Location: Abu Dhabi 
Duration: Yearly Renewable Contract 
Role Summary: 
We are looking for a Site Reliability Engineer (SRE) to maintain the availability, scalability, and performance of critical services deployed across cloud and on-premise environments.
This role combines software engineering and systems engineering to automate operations and improve reliability in CI/CD and production environments.
Key Responsibilities: 
- Maintain uptime and performance of applications deployed across hybrid infrastructure 
 - Implement observability (logging, metrics, tracing) using Prometheus, Grafana, ELK, Azure Monitor 
 - Troubleshoot production issues, participate in incident response, and root cause analysis 
 - Automate infrastructure, monitoring, and runbooks using IaC tools and scripting 
 - Implement and track SLOs, SLIs, and error budgets 
 - Build self-healing systems and resilient deployments 
 - Collaborate with developers, security teams, and cloud engineers to enforce reliability practices 
  
Required Skills: 
·      Experience with Azure/AWS/GCP monitoring tools and on-prem observability stacks 
·      Strong in Linux/Unix administration, scripting (Python, Bash) 

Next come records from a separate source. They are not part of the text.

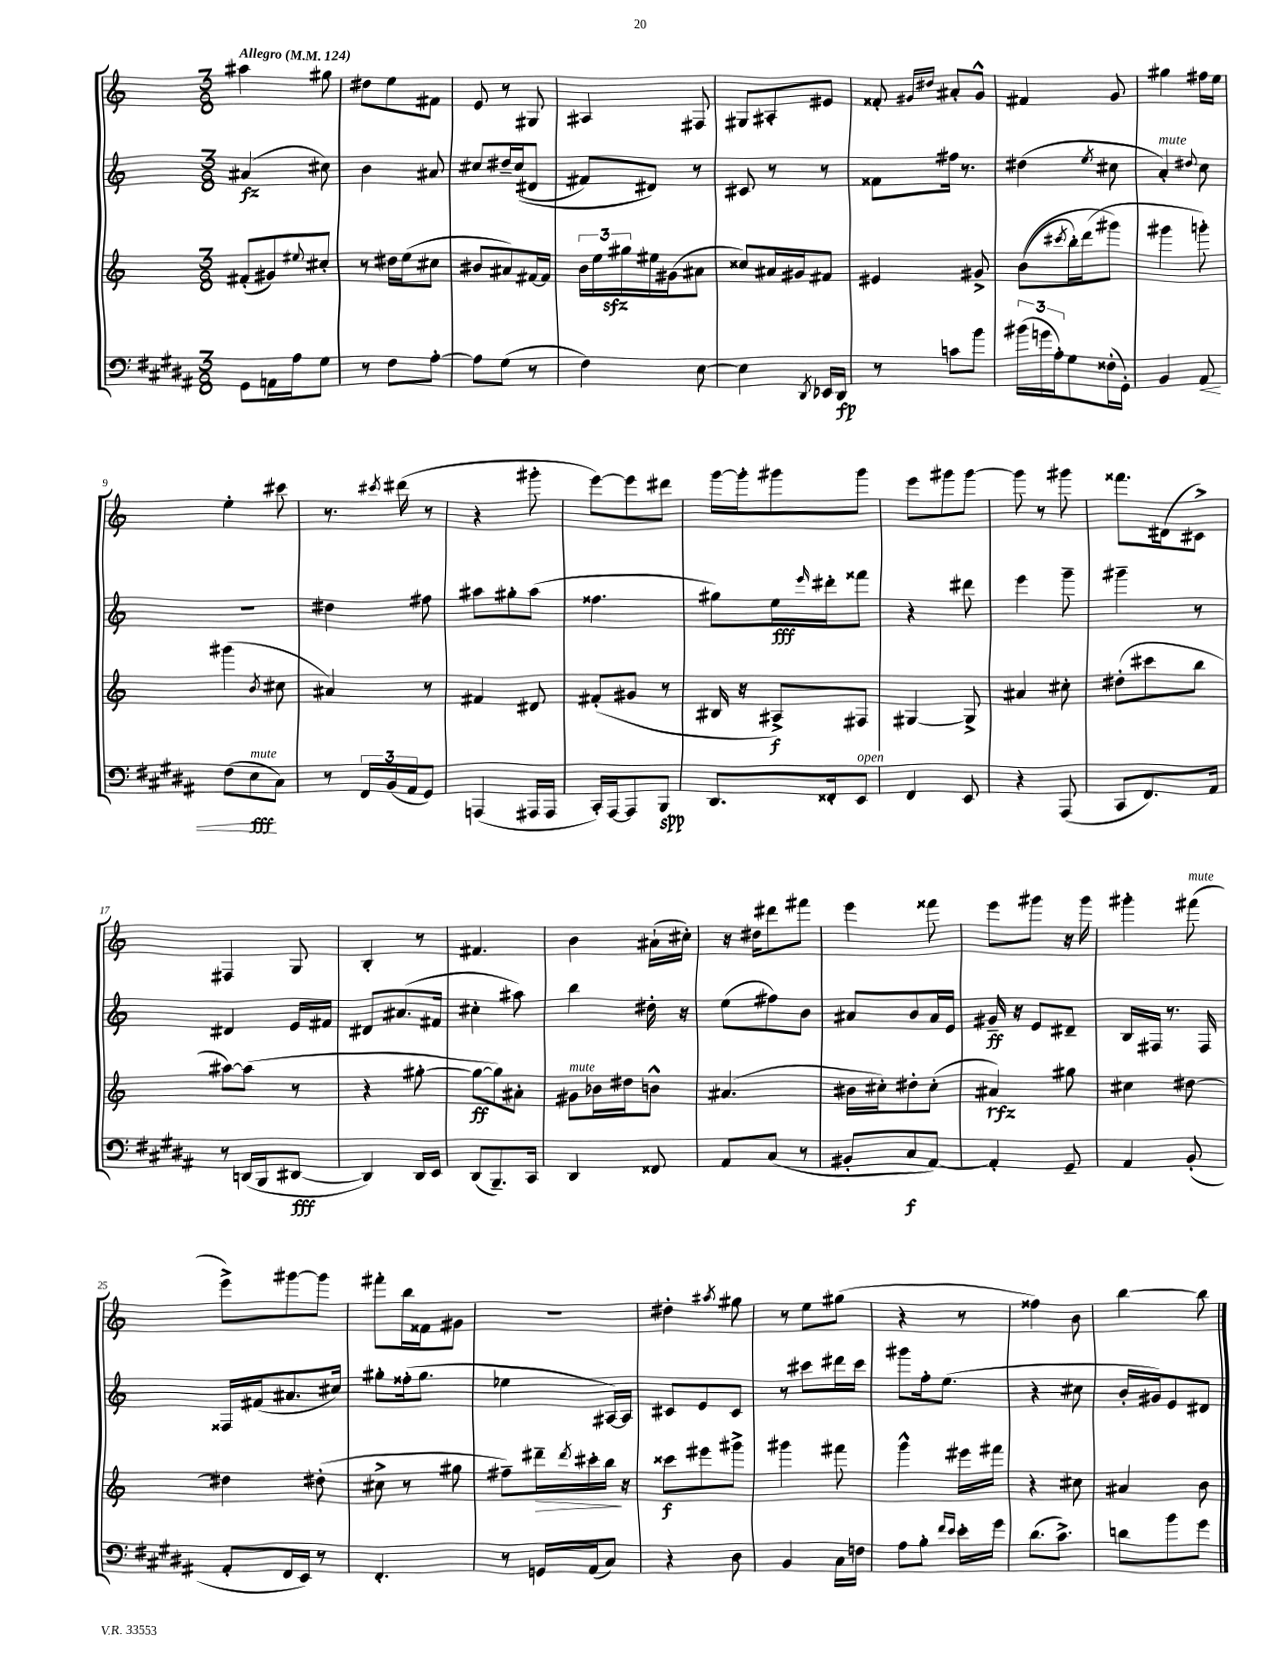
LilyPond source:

<<
\new StaffGroup <<
\new Staff = "s0" {
    \clef treble \key c \major \numericTimeSignature \time 3/8 \tempo "Allegro" 4 = 124
    ais''4 gis''8 |
    dis''8 e''8 fis'8 |
    e'8 r8 gis8 |
    ais4 fis8 |
    gis8 ais8-. eis'8 |
    fisis'8-. \grace { gis'16 dis''16 } ais'8-. gis'8-^ |
    fis'4 g'8 |
    gis''4 fis''16 e''16 |
    e''4-. cis'''8 |
    r8. \acciaccatura { cis'''8 } dis'''16( r8 |
    r4 gis'''8-. |
    e'''8~) e'''8 dis'''8 |
    g'''16~ g'''16-. gis'''8 gis'''8 |
    e'''8 gis'''8 gis'''8~ |
    gis'''8 r8 gis'''8 |
    fisis'''8. dis'16( cis'8->) |
    fis4 g8 |
    b4-. r8 |
    fis'4. |
    b'4 ais'16-!( cis''16-.) |
    r16 dis''16 dis'''8 fis'''8 |
    e'''4 fisis'''8 |
    e'''8 gis'''8 r16 gis'''16 |
    gis'''4-. fis'''8^\markup { \italic "mute" }( |
    e'''8->) gis'''8~ gis'''8 |
    fis'''8-. b''16 fisis'16 gis'8 |
    R4. |
    dis''4-. \acciaccatura { ais''8 } gis''8 |
    r8 e''8 gis''8( |
    r4 r8 |
    fisis''4) b'8 |
    b''4~ b''8 \bar "|." |
}
\new Staff = "s1" {
    \clef treble \key c \major \numericTimeSignature \time 3/8
    ais'4\fz( cis''8) |
    b'4 ais'8 |
    cis''8 dis''16-- cis''16(\( dis'8 |
    fis'8) dis'8\) r8 |
    cis'8 r8 r8 |
    fisis'8 fis''16 r8. |
    dis''4( \acciaccatura { e''8 } cis''8 |
    a'4-.^\markup { \italic "mute" }) \appoggiatura { dis''8 } c''8 |
    R4. |
    dis''4 fis''8 |
    ais''8 gis''8-. ais''8( |
    fisis''4. |
    gis''8) e''16\fff \grace { e'''16 } dis'''16-. fisis'''8 |
    r4 dis'''8 |
    e'''4 g'''8-- |
    gis'''4-- r8 |
    dis'4 e'16 fis'16 |
    dis'8 ais'8.( fis'16 |
    cis''4-. ais''8) |
    b''4 dis''16-. r16 |
    e''8( fis''8) b'8 |
    ais'8 b'8 ais'16 e'16 |
    gis'16--\ff r16 e'8 dis'8-- |
    b16 fis16 r8. fis16 |
    fisis16 fis'16( ais'8. cis''16) |
    gis''8-. fisis''16-.( gis''8. |
    ees''4 ais16~) ais16 |
    cis'8 e'8 cis'8 |
    r8 cis'''8 dis'''16 cis'''16 |
    gis'''8 f''16-. e''8.( |
    r4 cis''8 |
    b'16-. gis'16) e'8 dis'8 \bar "|." |
}
\new Staff = "s2" {
    \clef treble \key c \major \numericTimeSignature \time 3/8
    fis'8-.( gis'8) \appoggiatura { eis''8 } cis''8-. |
    r8 dis''16 e''16( cis''8 |
    bis'8 ais'8) fis'16~ fis'16 |
    \tuplet 3/2 { b'16 e''16 gis''16\sfz } eis''16 gis'16( ais'8 |
    cisis''8) ais'16 gis'16 fis'8 |
    eis'4 gis'8-> |
    b'8(\( \acciaccatura { cis'''8 } b''16-.) d'''16( gis'''8\) |
    gis'''4 g'''8-.) |
    gis'''4( \acciaccatura { b'8 } cis''8 |
    ais'4) r8 |
    fis'4 dis'8 |
    fis'8-.( gis'8 r8 |
    bis16 r16 ais8->\f) fis8 |
    gis4~ gis8-> |
    ais'4 cis''8-. |
    dis''8-.( cis'''8 b''8 |
    ais''8~) ais''8( r8 |
    r4 gis''8~-. |
    gis''8~\ff gis''8) ais'8-. |
    gis'8^\markup { \italic "mute" } bes'16 dis''16 b'8-^ |
    ais'4.( |
    bis'16 cis''16-.) dis''8-. cis''8-.( |
    ais'4\rfz) gis''8 |
    cis''4 dis''8~ |
    dis''4 dis''8-.( |
    cis''8-> r8 gis''8 |
    fis''8--) dis'''16--\> \acciaccatura { dis'''8 } cis'''16-. b''16\! r16 |
    cisis'''8\f eis'''8 gis'''8-> |
    gis'''4 fis'''8 |
    g'''4-^ eis'''16 fis'''16 |
    r4 cis''8 |
    ais'4 b'8 \bar "|." |
}
\new Staff = "s3" {
    \clef bass \key b \major \numericTimeSignature \time 3/8
    gis,8 a,16 ais16 gis8 |
    r8 fis8 ais8~-. |
    ais8 gis8( r8 |
    fis4) e8~ |
    e4 \acciaccatura { dis,8 } ees,16 dis,16\fp |
    r8 c'8 b'8 |
    \tuplet 3/2 { bis'16( g'16 ais16-.) } gis8 fisis16-.( gis,16-.) |
    b,4 ais,8\< |
    fis8( e8\fff\!^\markup { \italic "mute" } cis8) |
    r8 \tuplet 3/2 { fis,16 b,16( ais,16 } gis,8) |
    a,,4( ais,,16 ais,,16 |
    cis,16-.) ais,,16~ ais,,8 b,,8\spp |
    dis,8. fisis,16-. e,8^\markup { \italic "open" } |
    fis,4 e,8 |
    r4 ais,,8( |
    cis,8 fis,8.) ais,16 |
    r8 d,16( b,,16 dis,8~\fff |
    dis,4) dis,16 e,16 |
    dis,8( b,,8.--) cis,16 |
    dis,4 fisis,8 |
    ais,8 cis8( r8 |
    bis,8-. cis8\f ais,8~) |
    ais,4-. gis,8-- |
    ais,4 b,8-.( |
    ais,8-. fis,16 e,16) r8 |
    fis,4.-. |
    r8 g,16 ais,16( cis8) |
    r4 dis8 |
    b,4 cis16 f16 |
    ais8 b8-. \grace { fis'16 e'16 } e'16-. gis'16 |
    dis'8.( cis'8.->) |
    d'8 b'8 gis'8 \bar "|." |
}
>>
>>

·      Hands-on with CI/CD pipelines, Kubernetes, and Helm 
·      Good understanding of load balancing, failover, HA architecture 
·      Familiar with incident management, postmortem writing, and runbook creation 
Preferred Qualifications: 
- Experience with Terraform, Ansible, or Pulumi 
 - Knowledge of service mesh (Istio, Linkerd) and API gateway configurations 
 - Certifications: SRE Foundation, Azure/AWS Cloud Practitioner, or Kubernetes Administrator (CKA) 
 - Awareness of compliance standards (CIS, NIST, ISO 27001)